YOUR GOAL ▸ Gather every line from the records below that contains the word "series", treating uppercase and lowercase letters as different.

DATA SUPPLIED ▸
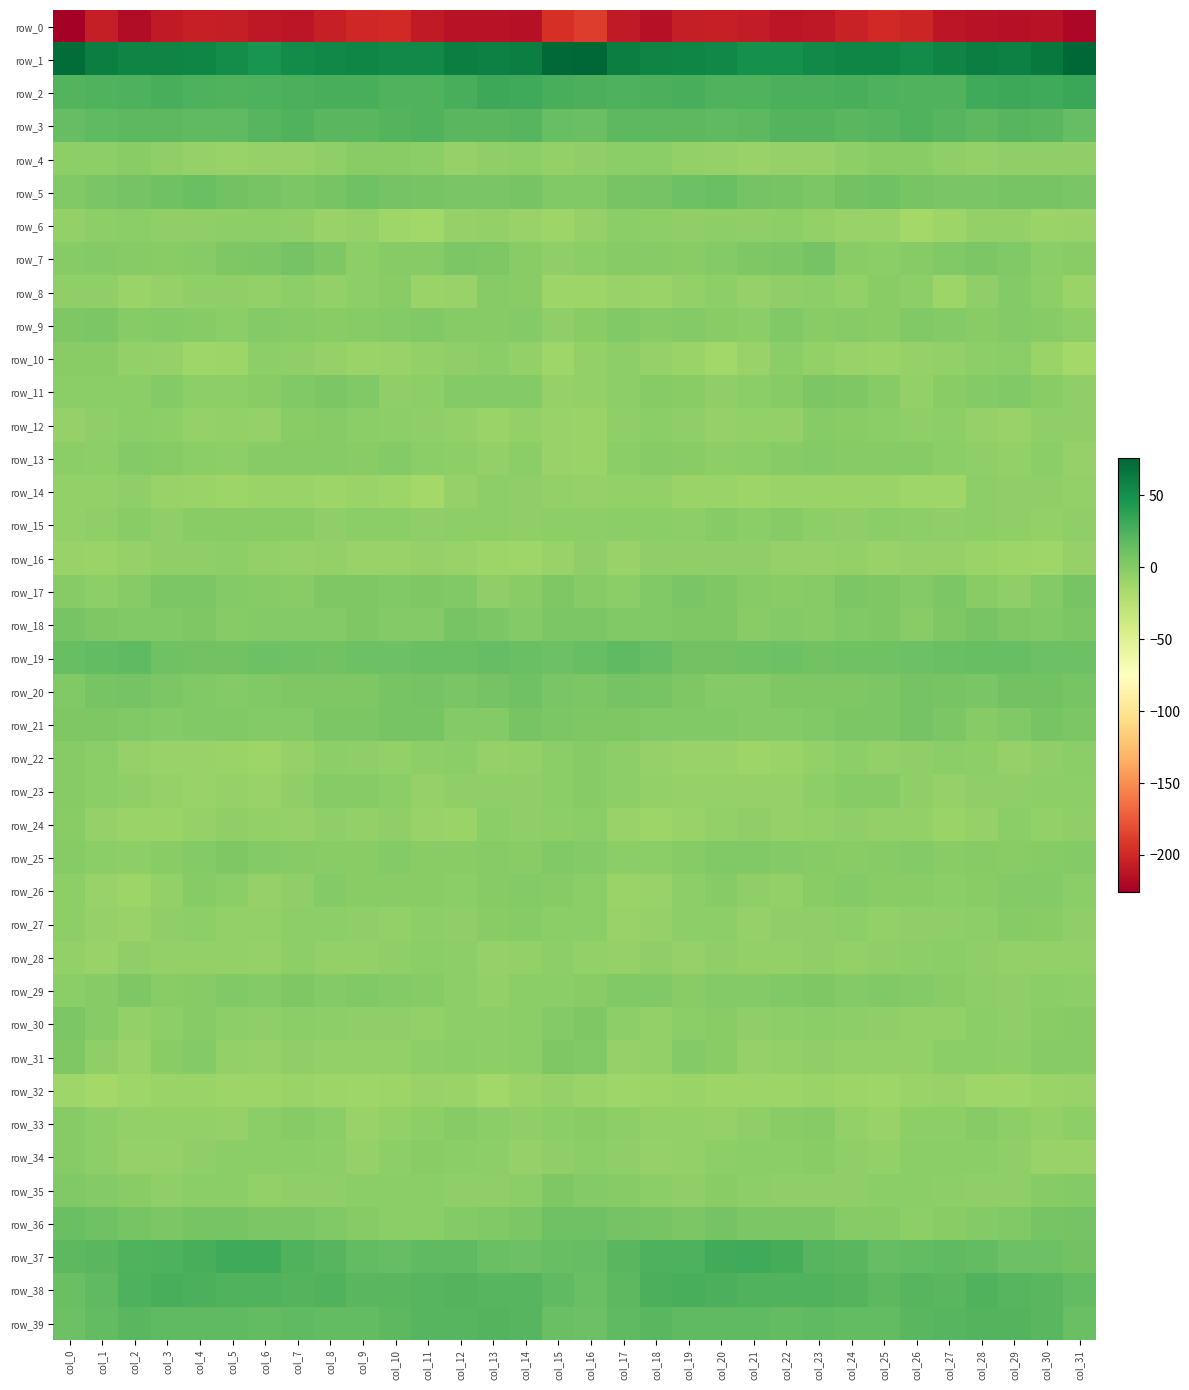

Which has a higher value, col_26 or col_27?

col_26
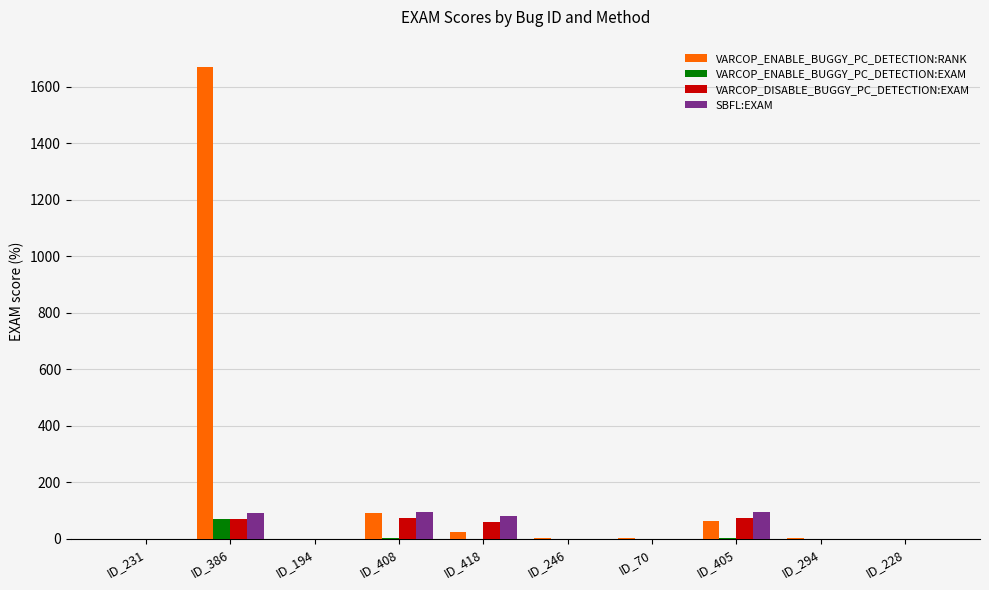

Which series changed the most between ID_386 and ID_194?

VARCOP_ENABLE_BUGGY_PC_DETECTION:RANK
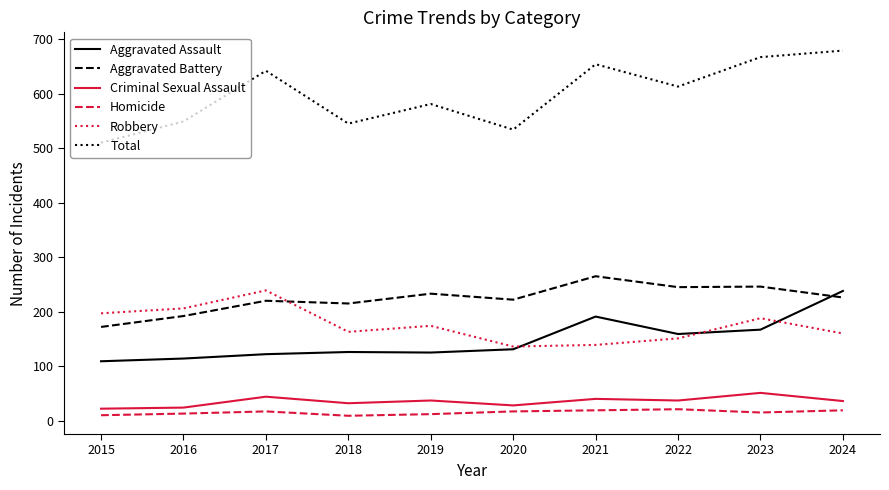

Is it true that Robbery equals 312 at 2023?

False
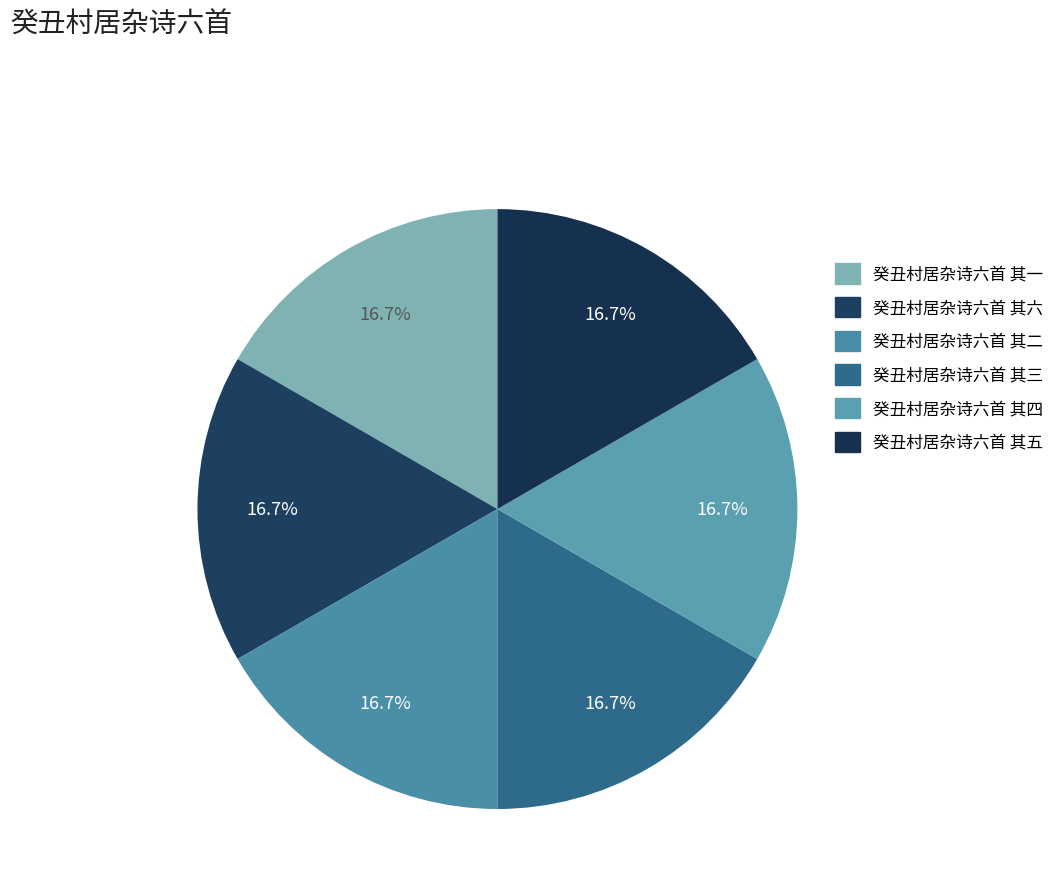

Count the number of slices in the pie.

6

...

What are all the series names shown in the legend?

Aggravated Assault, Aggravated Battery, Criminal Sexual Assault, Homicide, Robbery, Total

--

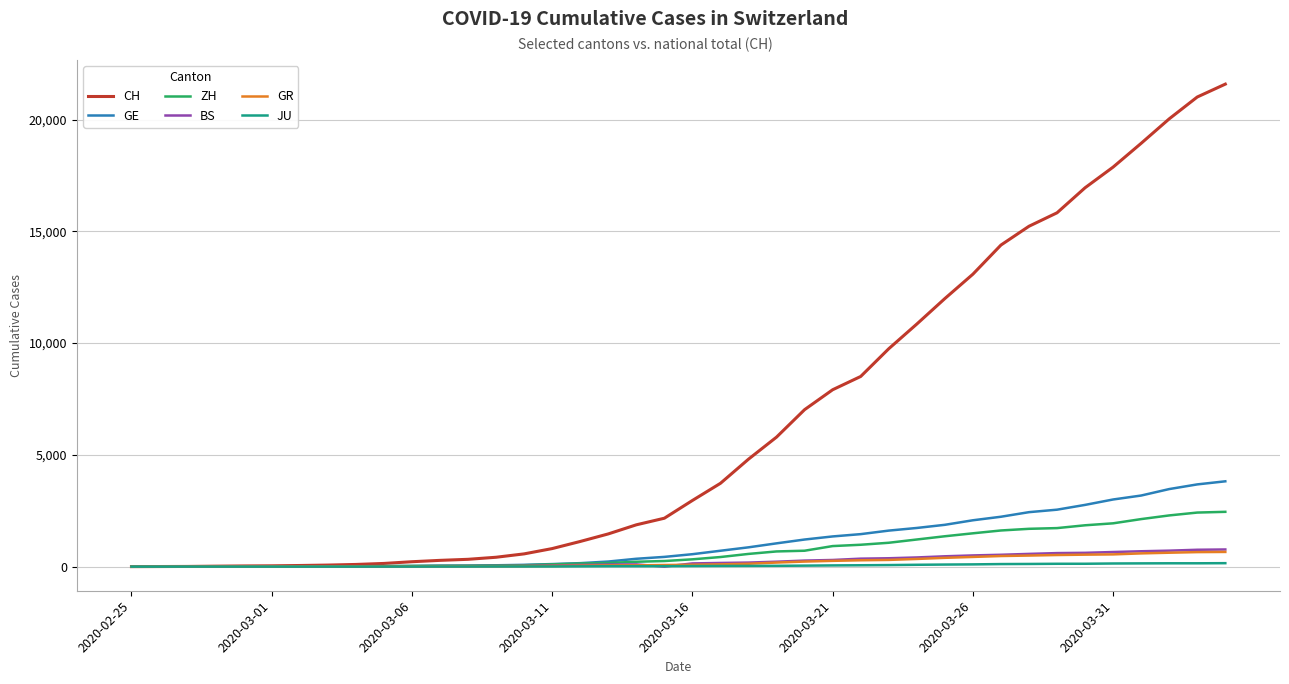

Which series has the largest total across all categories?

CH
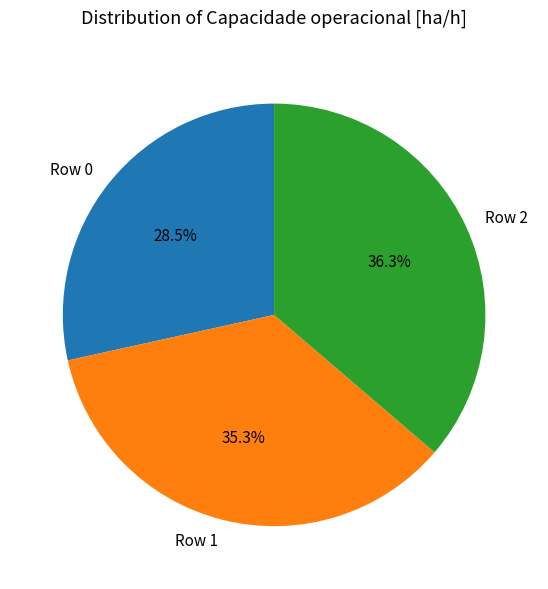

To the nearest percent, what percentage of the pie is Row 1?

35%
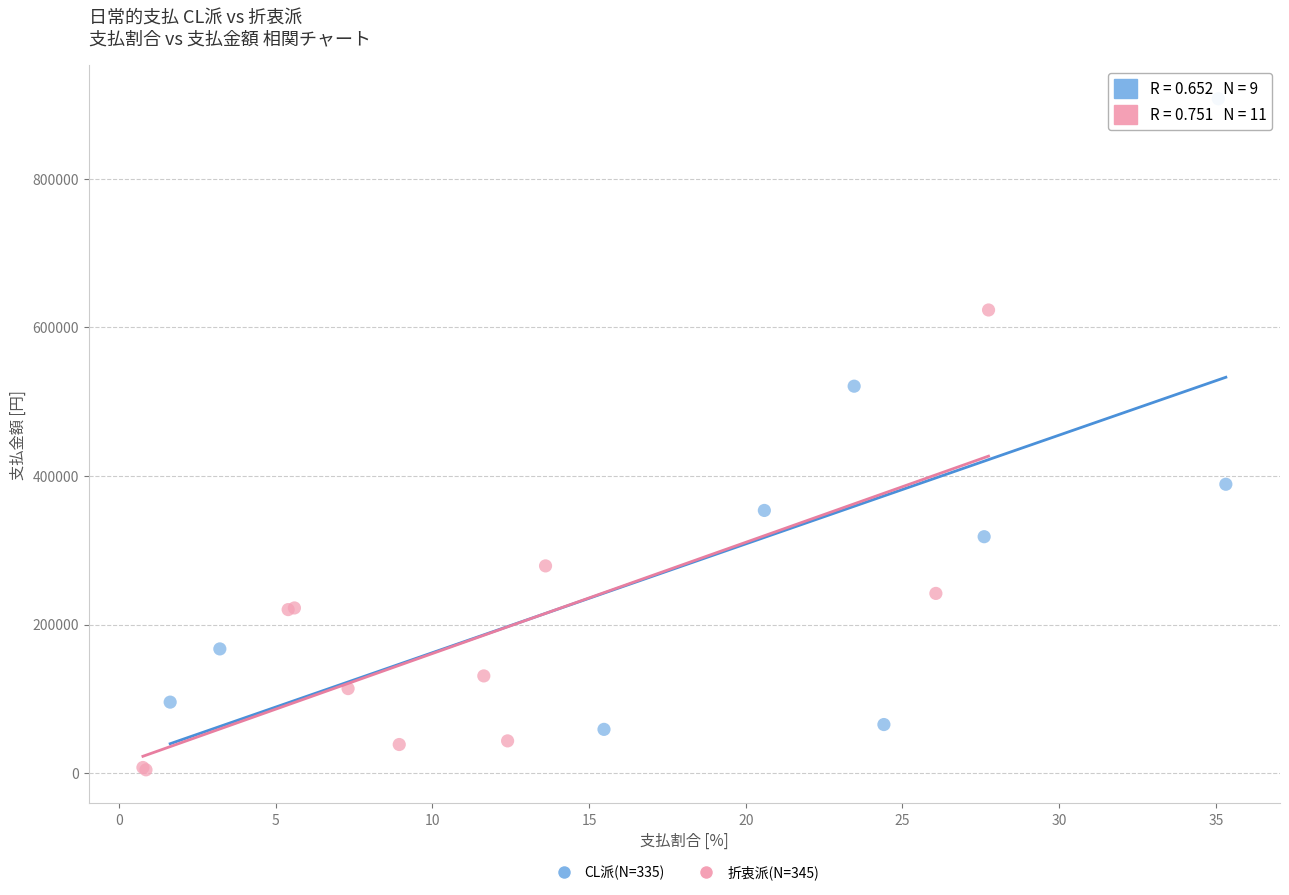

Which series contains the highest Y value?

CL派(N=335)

ANSWER BOX ▸
Which series changed the most between ID_386 and ID_194?
What are all the series names shown in the legend?
Which series has the largest total across all categories?
Which series contains the highest Y value?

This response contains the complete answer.